Crimso said:
This is a terrible guide.
Well, you know, that's, like, your opinion, man.
There is no sense in only concentrate on spreading your relegion to your weaker neighbor. Spread it to as many cities as possible, especially to the stronger neighbor, since being on good terms with them actually matters. Again, converting to a weaker neighbor's relegion will only put you in the sights of the stronger.
Spreading religion everywhere is always good, but split between investing your resources in something other than missionaries, such as military, the strategy suggested is to focus on appeasement of a weak neighbor, thus directing your aggression in one direction only. Remember, the other AI's will "pile on" if they see you protracted in an expensive war, so make sure they like you enough to resist. If you plan on invading a neighbor it doesn't accomplish anything to become friends through mutual religion, or any other such diplomacy.

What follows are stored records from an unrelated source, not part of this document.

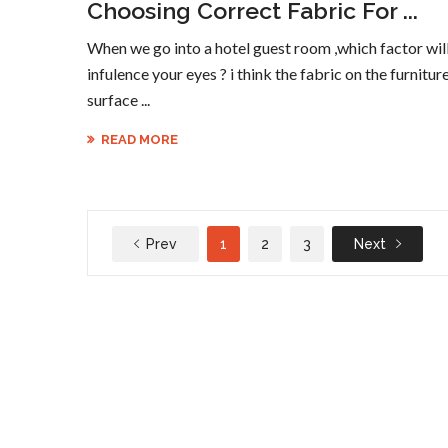
Choosing Correct Fabric For ...
When we go into a hotel guest room ,which factor wil
infulence your eyes ? i think the fabric on the furnitur
surface ...
READ MORE
Prev
1
2
3
Next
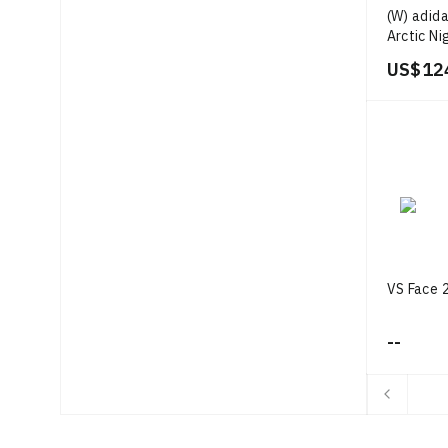
(W) adida
Arctic Ni
White/Go
US$ 12
VS Face 2
--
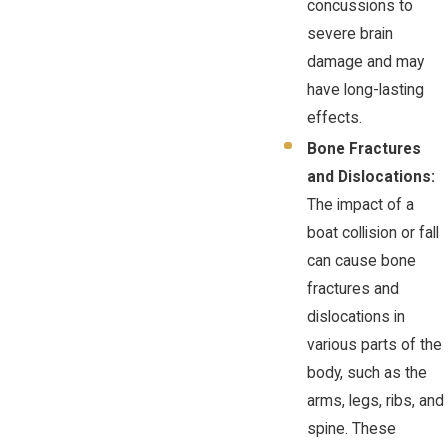
concussions to
severe brain
damage and may
have long-lasting
effects.
Bone Fractures
and Dislocations:
The impact of a
boat collision or fall
can cause bone
fractures and
dislocations in
various parts of the
body, such as the
arms, legs, ribs, and
spine. These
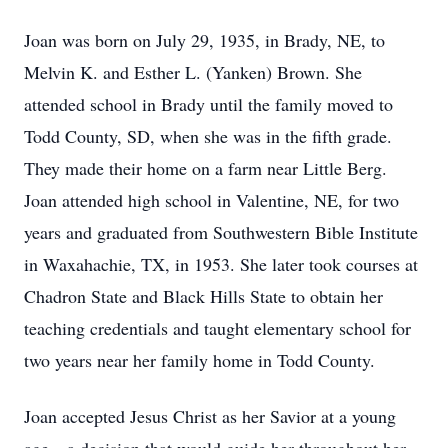
Joan was born on July 29, 1935, in Brady, NE, to
Melvin K. and Esther L. (Yanken) Brown. She
attended school in Brady until the family moved to
Todd County, SD, when she was in the fifth grade.
They made their home on a farm near Little Berg.
Joan attended high school in Valentine, NE, for two
years and graduated from Southwestern Bible Institute
in Waxahachie, TX, in 1953. She later took courses at
Chadron State and Black Hills State to obtain her
teaching credentials and taught elementary school for
two years near her family home in Todd County.
Joan accepted Jesus Christ as her Savior at a young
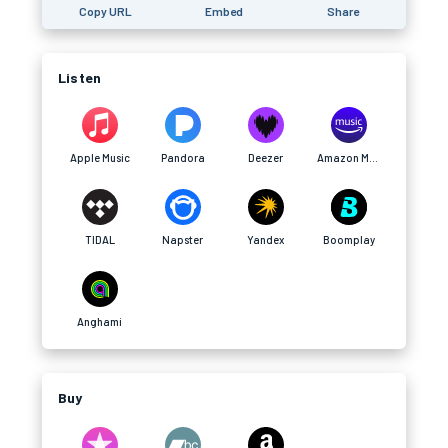
Copy URL
Embed
Share
Listen
Apple Music
Pandora
Deezer
Amazon Music
TIDAL
Napster
Yandex
Boomplay
Anghami
Buy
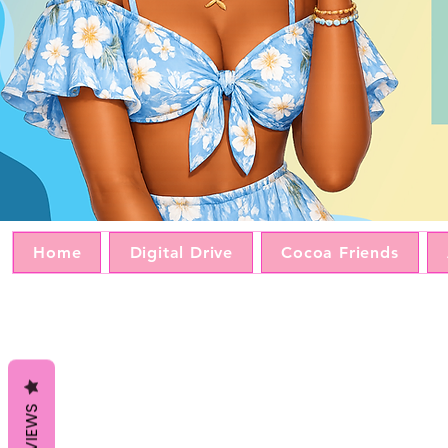
Home
Digital Drive
Cocoa Friends
REVIEWS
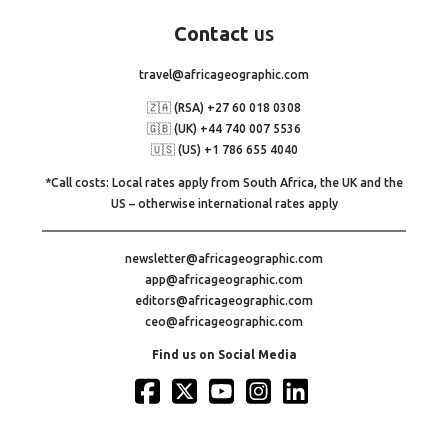
Contact
us
travel@africageographic.com
🇿🇦 (RSA) +27 60 018 0308
🇬🇧 (UK) +44 740 007 5536
🇺🇸 (US) +1 786 655 4040
*Call costs: Local rates apply from South Africa, the UK and the
US – otherwise international rates apply
newsletter@africageographic.com
app@africageographic.com
editors@africageographic.com
ceo@africageographic.com
Find us on Social Media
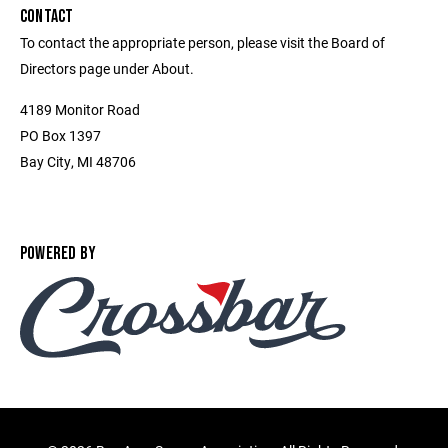
CONTACT
To contact the appropriate person, please visit the Board of
Directors page under About.
4189 Monitor Road
PO Box 1397
Bay City, MI 48706
POWERED BY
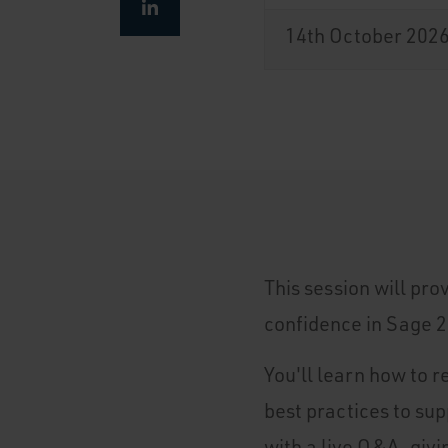
14th October 202
This session will pro
confidence in Sage 2
You'll learn how to r
best practices to su
with a live Q&A, givi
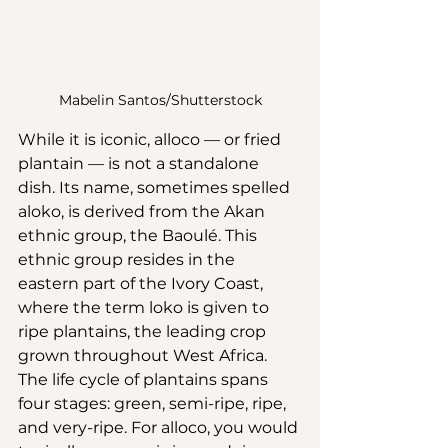
Mabelin Santos/Shutterstock
While it is iconic, alloco — or fried 
plantain — is not a standalone 
dish. Its name, sometimes spelled 
aloko, is derived from the Akan 
ethnic group, the Baoulé. This 
ethnic group resides in the 
eastern part of the Ivory Coast, 
where the term loko is given to 
ripe plantains, the leading crop 
grown throughout West Africa. 
The life cycle of plantains spans 
four stages: green, semi-ripe, ripe, 
and very-ripe. For alloco, you would 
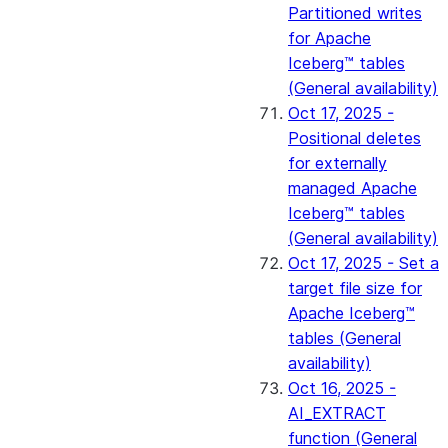
Partitioned writes
for Apache
Iceberg™ tables
(General availability)
Oct 17, 2025 -
Positional deletes
for externally
managed Apache
Iceberg™ tables
(General availability)
Oct 17, 2025 - Set a
target file size for
Apache Iceberg™
tables (General
availability)
Oct 16, 2025 -
AI_EXTRACT
function (General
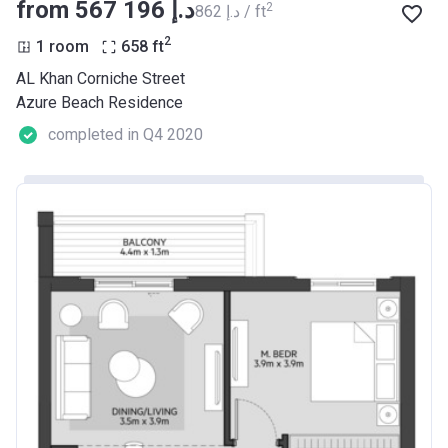
from ‍567 196 د.إ
2
‍862 د.إ / ft
2
1 room
658
ft
AL Khan Corniche Street
Azure Beach Residence
completed in Q4 2020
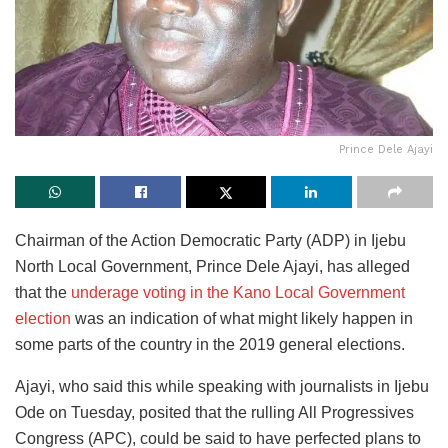
Prince Dele Ajayi
Chairman of the Action Democratic Party (ADP) in Ijebu
North Local Government, Prince Dele Ajayi, has alleged
that the
underage voting in the Kano Local Government
election
was an indication of what might likely happen in
some parts of the country in the 2019 general elections.
Ajayi, who said this while speaking with journalists in Ijebu
Ode on Tuesday, posited that the rulling All Progressives
Congress (APC), could be said to have perfected plans to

If you had enough troops to take out two thirds of their empire, your units should be promoted enough to take the rest with ease.
Sure, that goes without saying, but then how do you extort them with a peace treaty?

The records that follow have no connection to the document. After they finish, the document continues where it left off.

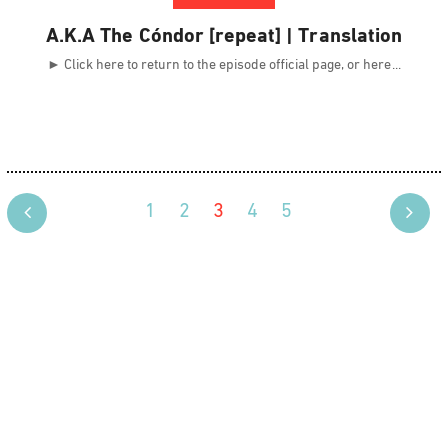
A.K.A The Cóndor [repeat] | Translation
► Click here to return to the episode official page, or here
1
2
3
4
5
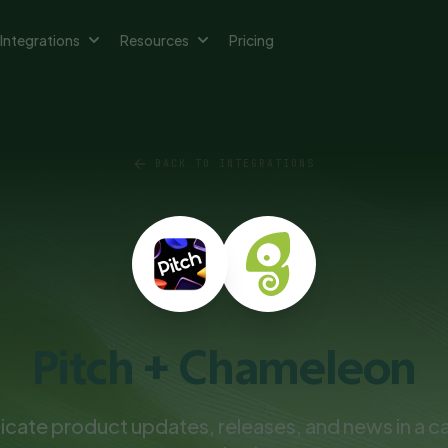
Integrations
Resources
Pricing
BACK TO INTEGRATIONS
Pitch + Chameleon
ate product updates, releases, and news in a ca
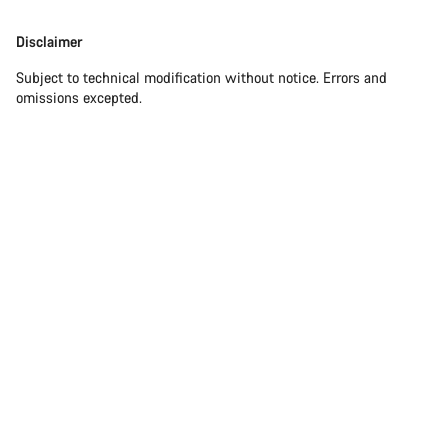
Disclaimer
Subject to technical modification without notice. Errors and
omissions excepted.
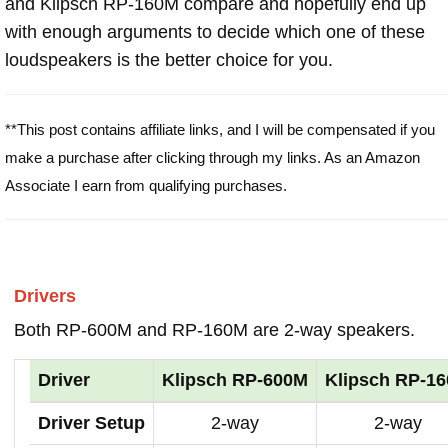
and Klipsch RP-160M compare and hopefully end up
with enough arguments to decide which one of these
loudspeakers is the better choice for you.
**This post contains affiliate links, and I will be compensated if you
make a purchase after clicking through my links. As an Amazon
Associate I earn from qualifying purchases.
Drivers
Both RP-600M and RP-160M are 2-way speakers.
Driver
Klipsch RP-600M
Klipsch RP-1
Driver Setup
2-way
2-way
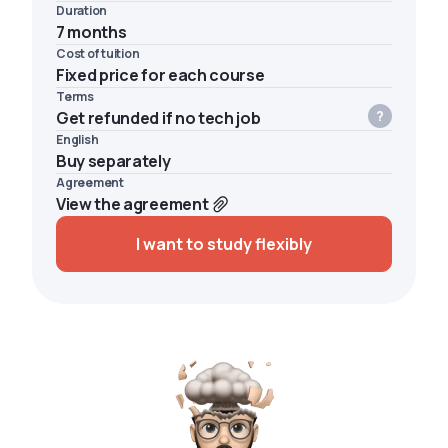
Duration
7 months
Cost of tuition
Fixed price for each course
Terms
Get refunded if no tech job
English
Buy separately
Agreement
View the agreement
I want to study flexibly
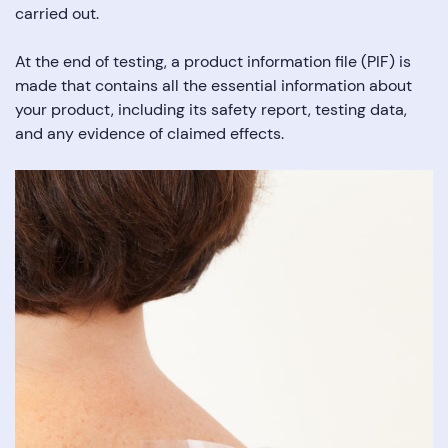
carried out.
At the end of testing, a product information file (PIF) is
made that contains all the essential information about
your product, including its safety report, testing data,
and any evidence of claimed effects.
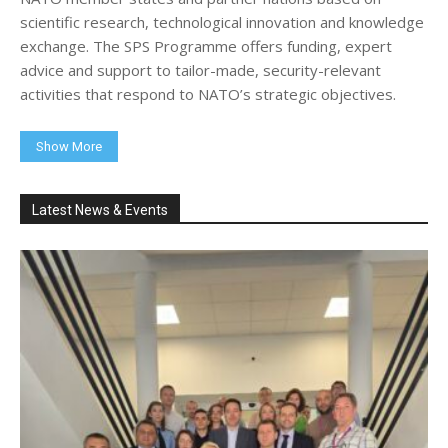
scientific research, technological innovation and knowledge
exchange. The SPS Programme offers funding, expert
advice and support to tailor-made, security-relevant
activities that respond to NATO’s strategic objectives.
Show More
Latest News & Events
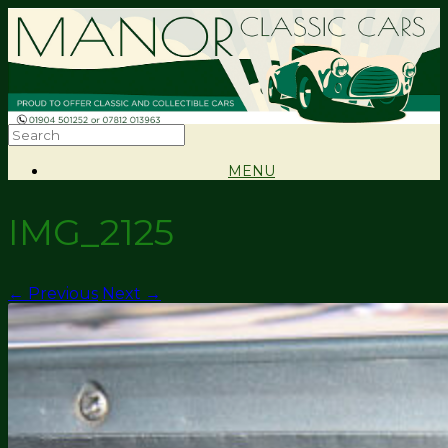
MENU
IMG_2125
← Previous
Next →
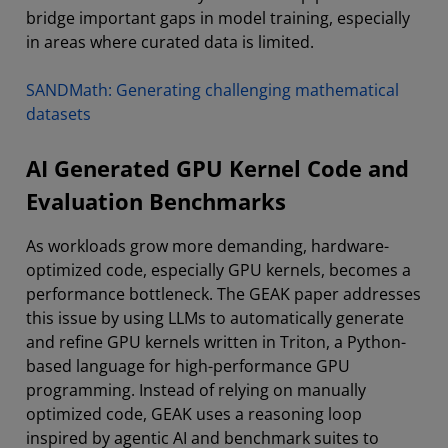
bridge important gaps in model training, especially
in areas where curated data is limited.
SANDMath: Generating challenging mathematical
datasets
AI Generated GPU Kernel Code and
Evaluation Benchmarks
As workloads grow more demanding, hardware-
optimized code, especially GPU kernels, becomes a
performance bottleneck. The GEAK paper addresses
this issue by using LLMs to automatically generate
and refine GPU kernels written in Triton, a Python-
based language for high-performance GPU
programming. Instead of relying on manually
optimized code, GEAK uses a reasoning loop
inspired by agentic AI and benchmark suites to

You're going to let them live and actually gift them techs, so you can have a "buffer" for your next invasion? What the hell does a "buffer" do?

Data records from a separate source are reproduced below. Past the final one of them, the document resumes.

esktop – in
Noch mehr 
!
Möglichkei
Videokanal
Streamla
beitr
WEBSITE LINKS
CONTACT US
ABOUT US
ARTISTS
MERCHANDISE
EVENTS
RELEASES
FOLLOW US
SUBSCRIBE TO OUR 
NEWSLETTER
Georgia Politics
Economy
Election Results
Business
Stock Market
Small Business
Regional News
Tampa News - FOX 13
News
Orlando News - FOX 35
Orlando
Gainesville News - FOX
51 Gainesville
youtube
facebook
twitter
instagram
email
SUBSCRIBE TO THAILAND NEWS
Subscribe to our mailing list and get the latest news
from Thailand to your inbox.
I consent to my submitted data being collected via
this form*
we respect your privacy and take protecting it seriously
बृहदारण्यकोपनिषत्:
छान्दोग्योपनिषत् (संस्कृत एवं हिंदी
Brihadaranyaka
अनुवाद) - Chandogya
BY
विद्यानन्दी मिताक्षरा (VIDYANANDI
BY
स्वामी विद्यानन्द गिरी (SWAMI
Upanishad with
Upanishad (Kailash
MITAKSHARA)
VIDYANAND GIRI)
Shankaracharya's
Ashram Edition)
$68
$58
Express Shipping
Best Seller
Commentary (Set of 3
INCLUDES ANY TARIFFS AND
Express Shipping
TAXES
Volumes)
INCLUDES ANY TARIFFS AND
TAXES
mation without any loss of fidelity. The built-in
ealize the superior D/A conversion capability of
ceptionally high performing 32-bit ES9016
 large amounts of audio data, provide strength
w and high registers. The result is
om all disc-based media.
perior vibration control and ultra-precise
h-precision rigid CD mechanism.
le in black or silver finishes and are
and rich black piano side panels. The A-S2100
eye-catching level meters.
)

No, the buffer is not for an invasion, but to prevent/predict an invasion coming your own way. This also helps to keep other Civs from having "close borders spark tensions." A civ left with 1-2 cities is only as significant as you will allow them to be, that's the payoff. With the proper genorosity they will indeed forget your, er, overzelous past.
And how exactly are you going to convince them to stop trading with your enemies? They're best friends after what you did to them.
The techs you wind up gifting them are usually obsolete, and only enough to give them enough military threat to establish enough defense to keep aggressive neighbors from finishing them off, e.g. Feudalism, Gunpowder, Rifling.
How would you write a recipe for apple pie?
Good analogy. I set out to write a guide that didn't tell you EXACTLY what to do in order to win. It is a STRATEGY GUIDE, not a cheat-sheet, or way of manipulating the programming to take advantage of the game mechanisms. That is what too many of these "guides" do, and that's the point at which a game loses its flexibility and appeal.
No, I don't have the formulas mapped out, I don't know how the game calculates and rounds-up commerce points per turn. I just like how natural and replayable it is. But your points are valid and apprechiated, feel free to contribute anytime.